◆ **WORK ITEM**:
The entire listing below is to be written out exactly, minus the pictures.

◆ **DATA SHOWN**:
☆ ☆ ☆ ☆ ☆ ☆ ☆

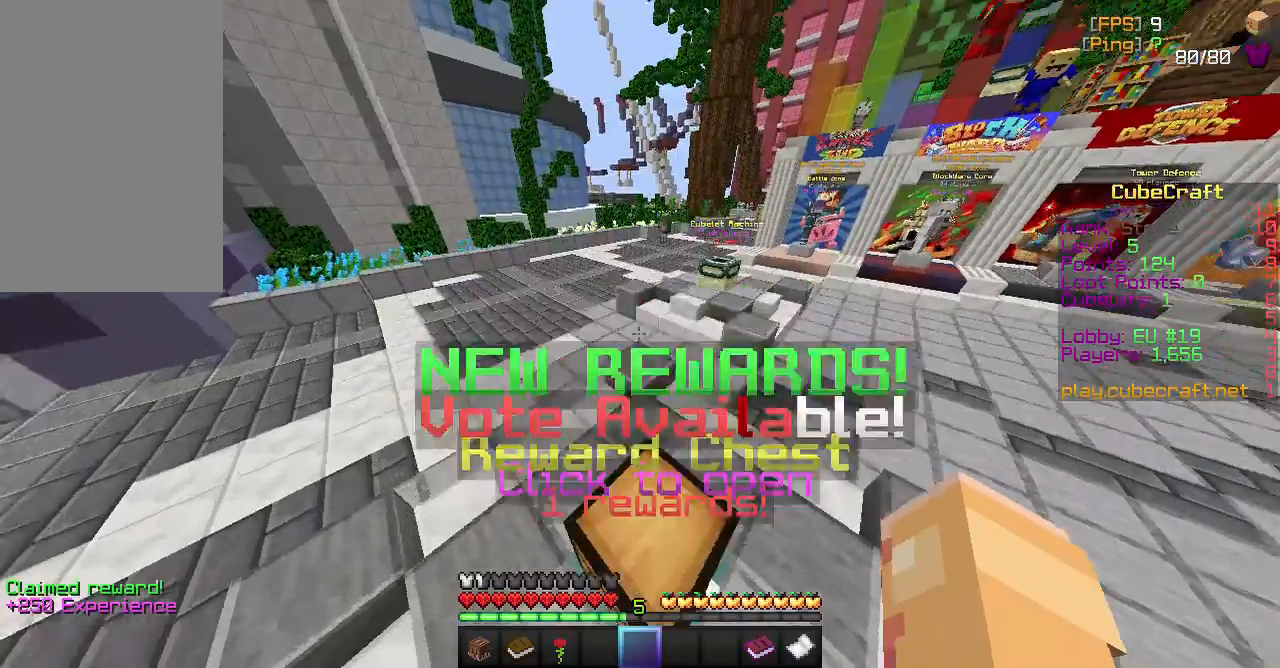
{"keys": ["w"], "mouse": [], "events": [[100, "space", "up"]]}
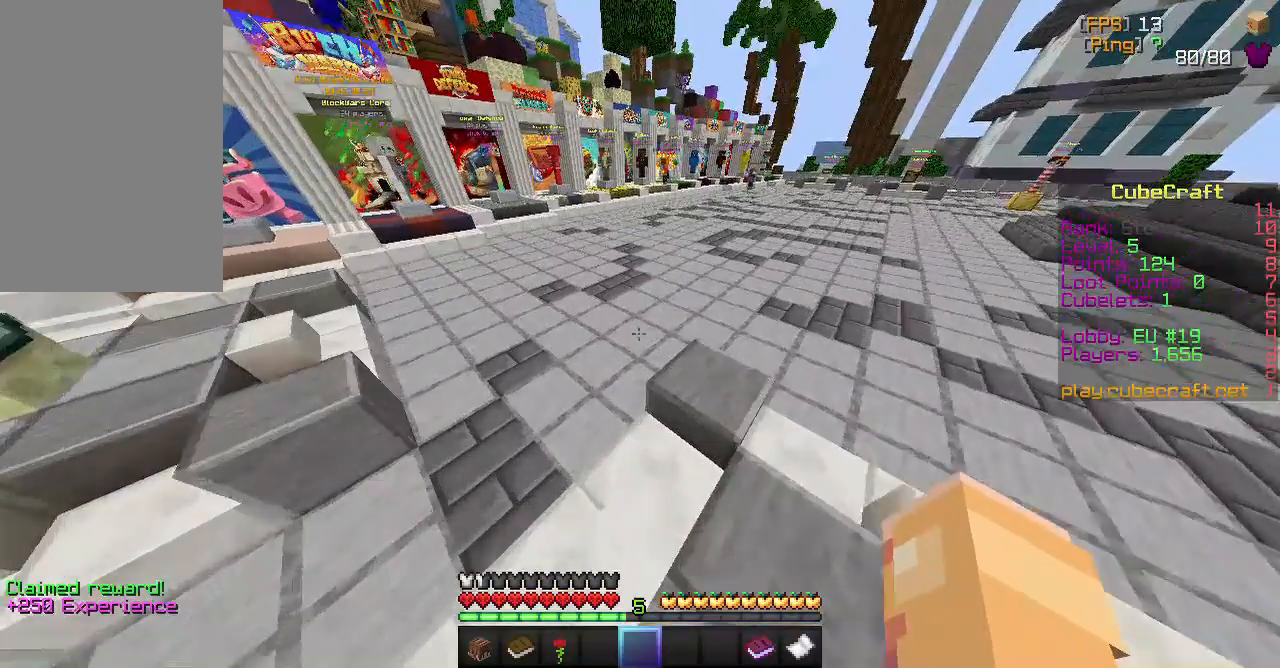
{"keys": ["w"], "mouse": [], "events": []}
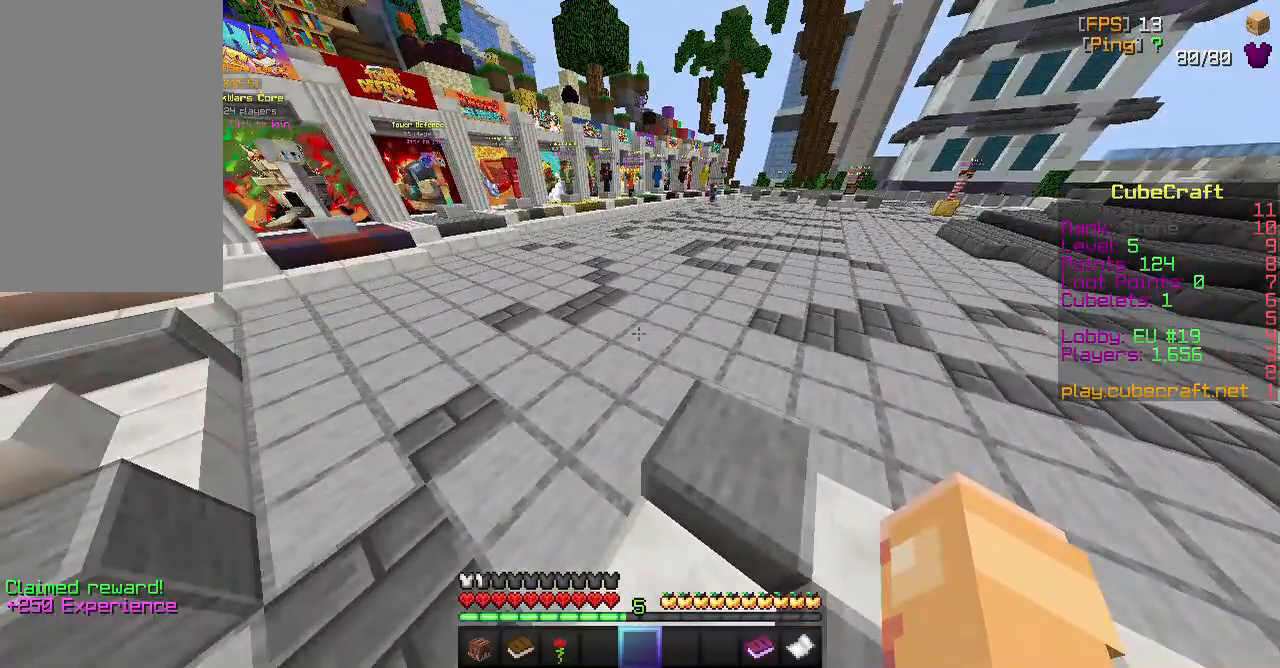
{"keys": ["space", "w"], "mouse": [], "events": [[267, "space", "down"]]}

☆ ☆ ☆ ☆ ☆ ☆ ☆

◆ **FINISHED TASK**:
{"keys": ["w"], "mouse": [], "events": [[100, "space", "up"]]}
{"keys": ["w"], "mouse": [], "events": []}
{"keys": ["space", "w"], "mouse": [], "events": [[267, "space", "down"]]}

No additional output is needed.